Recorded data:
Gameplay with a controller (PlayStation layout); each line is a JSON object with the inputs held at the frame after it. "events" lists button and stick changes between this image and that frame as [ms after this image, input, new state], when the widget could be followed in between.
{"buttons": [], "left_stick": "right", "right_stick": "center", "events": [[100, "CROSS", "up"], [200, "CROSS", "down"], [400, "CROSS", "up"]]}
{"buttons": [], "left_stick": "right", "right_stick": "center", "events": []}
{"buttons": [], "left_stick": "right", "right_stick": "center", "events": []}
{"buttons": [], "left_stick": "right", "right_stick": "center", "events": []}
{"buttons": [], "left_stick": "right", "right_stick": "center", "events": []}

_Instructions to follow_:
All the records above need to be restated exactly, line by line.

_Reply_:
Gameplay with a controller (PlayStation layout); each line is a JSON object with the inputs held at the frame after it. "events" lists button and stick changes between this image and that frame as [ms after this image, input, new state], when the widget could be followed in between.
{"buttons": [], "left_stick": "right", "right_stick": "center", "events": [[100, "CROSS", "up"], [200, "CROSS", "down"], [400, "CROSS", "up"]]}
{"buttons": [], "left_stick": "right", "right_stick": "center", "events": []}
{"buttons": [], "left_stick": "right", "right_stick": "center", "events": []}
{"buttons": [], "left_stick": "right", "right_stick": "center", "events": []}
{"buttons": [], "left_stick": "right", "right_stick": "center", "events": []}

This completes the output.